Mehrere Anfragen beim Landratsamt zum Zustand der Tiere bleiben unbeantwortet mit Verweis auf das "laufende Verfahren". Auch die Rückfrage bei übergeordneten Behörden ist erfolglos: Man habe "hierzu keinen Vorgang". Die Medienarbeit läge beim Veterinäramt vor Ort.
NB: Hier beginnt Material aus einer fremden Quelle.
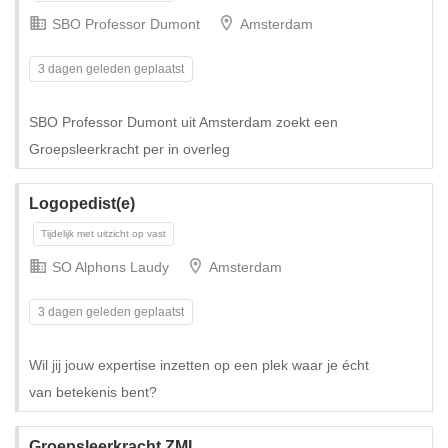
SBO Professor Dumont
Amsterdam
Tijdelijk met uitzicht op vast
3 dagen geleden geplaatst
SBO Professor Dumont uit Amsterdam zoekt een
Groepsleerkracht per in overleg
Logopedist(e)
SO Alphons Laudy
Amsterdam
3 dagen geleden geplaatst
Wil jij jouw expertise inzetten op een plek waar je écht
Tijdelijk met uitzicht op vast
van betekenis bent?
Groepsleerkracht ZML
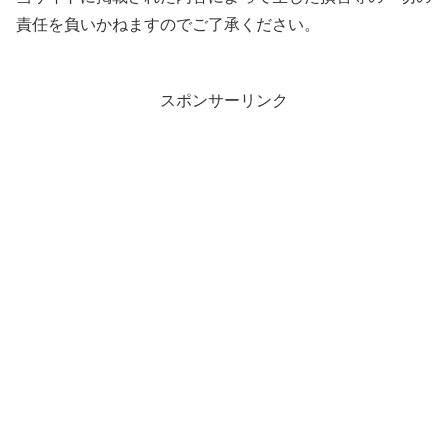
責任を負いかねますのでご了承ください。
スポンサーリンク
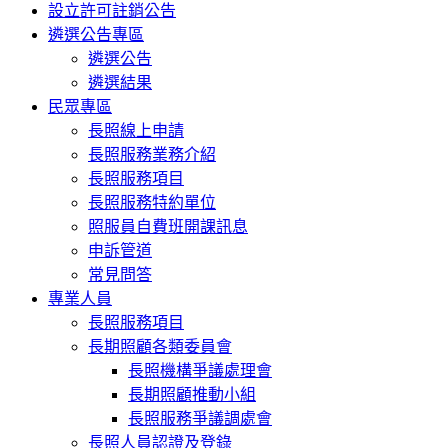
設立許可註銷公告
遴選公告專區
遴選公告
遴選結果
民眾專區
長照線上申請
長照服務業務介紹
長照服務項目
長照服務特約單位
照服員自費班開課訊息
申訴管道
常見問答
專業人員
長照服務項目
長期照顧各類委員會
長照機構爭議處理會
長期照顧推動小組
長照服務爭議調處會
長照人員認證及登錄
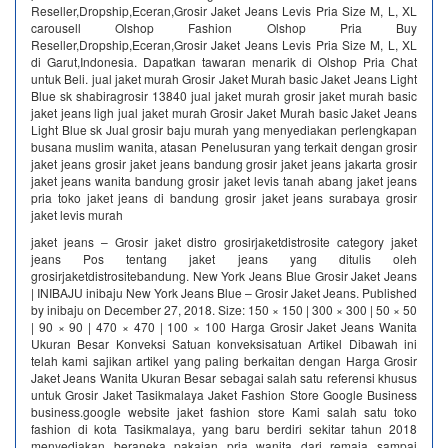
Reseller,Dropship,Eceran,Grosir Jaket Jeans Levis Pria Size M, L, XL
carousell Olshop Fashion Olshop Pria Buy
Reseller,Dropship,Eceran,Grosir Jaket Jeans Levis Pria Size M, L, XL
di Garut,Indonesia. Dapatkan tawaran menarik di Olshop Pria Chat
untuk Beli. jual jaket murah Grosir Jaket Murah basic Jaket Jeans Light
Blue sk shabiragrosir 13840 jual jaket murah grosir jaket murah basic
jaket jeans ligh jual jaket murah Grosir Jaket Murah basic Jaket Jeans
Light Blue sk Jual grosir baju murah yang menyediakan perlengkapan
busana muslim wanita, atasan Penelusuran yang terkait dengan grosir
jaket jeans grosir jaket jeans bandung grosir jaket jeans jakarta grosir
jaket jeans wanita bandung grosir jaket levis tanah abang jaket jeans
pria toko jaket jeans di bandung grosir jaket jeans surabaya grosir
jaket levis murah
jaket jeans – Grosir jaket distro grosirjaketdistrosite category jaket
jeans Pos tentang jaket jeans yang ditulis oleh
grosirjaketdistrositebandung. New York Jeans Blue Grosir Jaket Jeans
| INIBAJU inibaju New York Jeans Blue – Grosir Jaket Jeans. Published
by inibaju on December 27, 2018. Size: 150 × 150 | 300 × 300 | 50 × 50
| 90 × 90 | 470 × 470 | 100 × 100 Harga Grosir Jaket Jeans Wanita
Ukuran Besar Konveksi Satuan konveksisatuan Artikel Dibawah ini
telah kami sajikan artikel yang paling berkaitan dengan Harga Grosir
Jaket Jeans Wanita Ukuran Besar sebagai salah satu referensi khusus
untuk Grosir Jaket Tasikmalaya Jaket Fashion Store Google Business
business.google website jaket fashion store Kami salah satu toko
fashion di kota Tasikmalaya, yang baru berdiri sekitar tahun 2018
menyediakan beraneka pakaian pria wanita dari remaja sampai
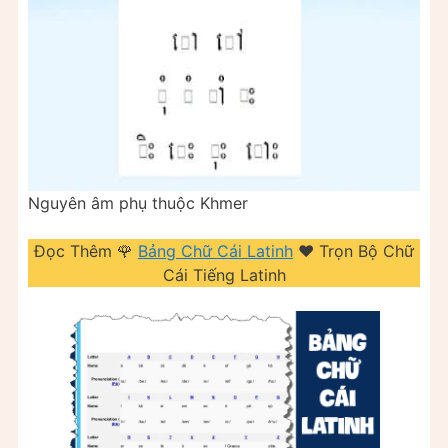
Nguyên âm phụ thuộc Khmer
Đọc Thêm 🌹
Bảng Chữ Cái Latinh
❤️ Trọn Bộ Chữ
Cái Tiếng Latinh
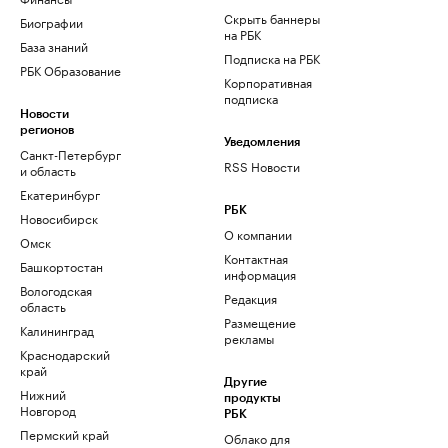
Скрыть баннеры
Биографии
на РБК
База знаний
Подписка на РБК
РБК Образование
Корпоративная
подписка
Новости
регионов
Уведомления
Санкт-Петербург
RSS Новости
и область
Екатеринбург
РБК
Новосибирск
О компании
Омск
Контактная
Башкортостан
информация
Вологодская
Редакция
область
Размещение
Калининград
рекламы
Краснодарский
край
Другие
Нижний
продукты
Новгород
РБК
Пермский край
Облако для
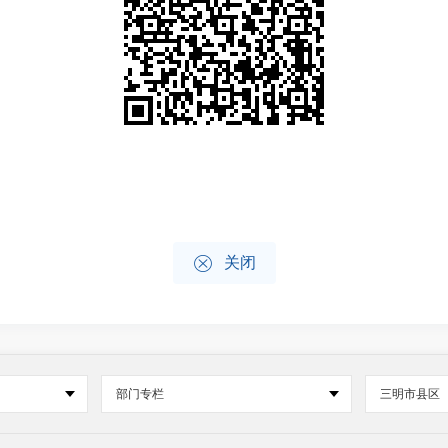

关闭
部门专栏
三明市县区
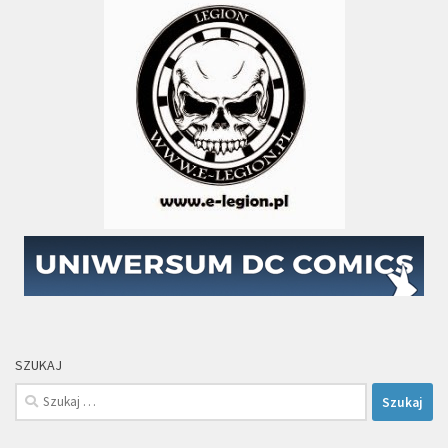
SZUKAJ
Szukaj:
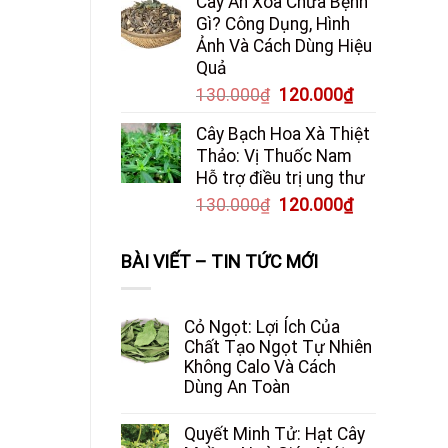
Cây An Xoa Chữa Bệnh
Gì? Công Dụng, Hình
Ảnh Và Cách Dùng Hiệu
Quả
Giá
Giá
130.000
₫
120.000
₫
gốc
hiện
Cây Bạch Hoa Xà Thiệt
là:
tại
Thảo: Vị Thuốc Nam
130.000₫.
là:
Hỗ trợ điều trị ung thư
120.000₫.
Giá
Giá
130.000
₫
120.000
₫
gốc
hiện
là:
tại
BÀI VIẾT – TIN TỨC MỚI
130.000₫.
là:
120.000₫.
Cỏ Ngọt: Lợi Ích Của
Chất Tạo Ngọt Tự Nhiên
Không Calo Và Cách
Dùng An Toàn
Quyết Minh Tử: Hạt Cây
Nach drei Wochen bestätigt das Landratsamt Lindau immerhin offiziell: "Alle neun Tiere waren unterschiedlich schwer erkrankt, ein Welpe ist mittlerweile leider verstorben", so die Pressesprecherin zur AZ. Stand heute sind sieben Welpen bei relativ gutem Gesundheitszustand, sie müssen jedoch nächste Woche nochmals nachuntersucht werden. Von dem Ergebnis dieser Untersuchung hängt ab, ob eine weitere Behandlung notwendig ist. Ein Welpe ist auch nach drei Wochen noch so krank, dass er tägliche Behandlung braucht.
Händler bleibt rechtlich weiterhin Eigentümer der Welpen
Ob sie an die Schlepper zurückgehen? "Eine Herausgabe der Tiere an den Besitzer kommt (...) bei tierseuchenrechtlichen Verfahren in Betracht. Bei Verstößen gegen das Tierschutzrecht werden die Tiere einbehalten und in gute Hände vermittelt", so die Behörde.

"Leider ist es laut Rechtsprechung so, dass der Händler weiterhin der Eigentümer der Welpen bleibt. Es gibt keine rechtliche Grundlage, ihm dieses zu entziehen", sagt Melanie S. Die Tierschützerin spürt Anzeigen auf, die sie zu professionellen Schleppern führen. "Wenn ein Händler nach der Quarantänezeit seine Schulden bei dem Veterinäramt begleicht, kann er seine Hunde sofort abholen. Das passiert leider öfter als man denkt, gerade bei besonderen Rassen oder Listenhunden." Die Summe, die die Tierhändler zahlen müssen, ist dabei weit geringer als der Wert eines einzelnen Hundes.
Wenn Welpen nach der Quarantäne ausgelöst werden, "ist man machtlos! Es gibt sogar Händler, die die Welpen danach entsorgen, weil sie schon älter sind, und viele Käufer nur ganz junge wollen."
In Lindau haben die mutmaßlichen Tierhändler die Besitzrechte noch nicht an die Behörden abgetreten. Im Gegenteil: Nach inoffiziellen Informationen haben offenbar mehrere Personen angerufen, sich als Besitzer ausgegeben und nach den Welpen gefragt.
"Die einzige Sache auf der Welt, die man für Geld nicht kaufen kann, ist das Schwanzwedeln eines Hundes", heißt es in "Susi und Strolch". Wie viel Tierleid sich aber mit ausreichend Kleingeld kaufen lässt, könnte sich schon bald in Lindau zeigen.